Back to present day and the supply chain. Two powerful levers a company can use to optimize inventory are “Working Capital” and “Customer Service Levels.” Through the effective use of these levers, you can free trapped working capital while improving service levels.
Your company’s inventory efficient frontier is a tradeoff curve between working capital and service level and represents the currently achievable service level at any corresponding inventory investment. At its most basic, start with a piece of graph paper and plot your current service level on the x-axis and current inventory level on the y-axis. Chances are you are not on the inventory efficiency curve that is theoretically possible given your current operating capabilities. When you remove inefficiencies, failures, etc. and estimate how much your service level will go up and down with changes in inventory investment you end up with a curve — your current inventory efficient frontier curve. Organizations can slide up and down along this curve by manipulating the service and inventory levers (see Figure 1).

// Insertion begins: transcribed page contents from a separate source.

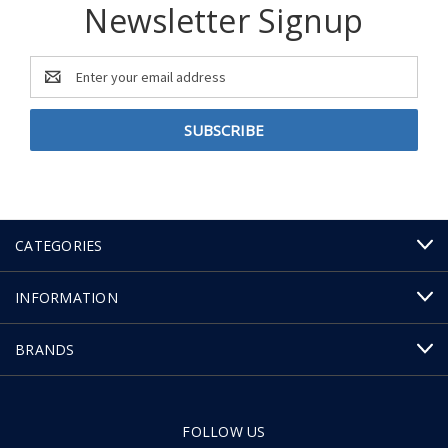
Newsletter Signup
Email
Address
CATEGORIES
INFORMATION
BRANDS
FOLLOW US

However to create real value you have to be able to shift the inventory efficient frontier so that higher service levels can be achieved without increasing inventory or the same service levels can be achieved with less inventory. Multi-echelon Inventory Optimization (MEIO) allows you to truly optimize your inventory across the entire supply chain and enables you to shift to a new efficient frontier for your entire supply chain (Read the eBook: The Inventory Optimization Handbook).
By modeling the end-to-end supply chain, MEIO determines not only the optimal inventory to carry at each location but also at which locations each item should be carried. MEIO looks across sales channels, distribution tiers, and even types of inventory (raw, WIP, FG) to understand how best to minimize total inventory while still providing the desired customer service levels. MEIO can take you into unexplored territory providing reductions in working capital of up to 30 percent or more. For most companies that amounts to millions of dollars in savings annually. That is an impressive use of levers.
What is important to understand is that the supply chain is a living, breathing and constantly changing organism. Your optimal inventory strategy for this month might be suboptimal next month due to changes in demand or supply, changes in competition or market health, or a variety of other factors. Modeling your end-to-end supply chain inventory is not a “one and done” activity and therefore there is always opportunity to shift that efficient frontier into new and undiscovered territory.
Do you understand your company’s service level — working capital tradeoff? Can you model your end-to-end supply chain to determine your optimal inventory locations and levels?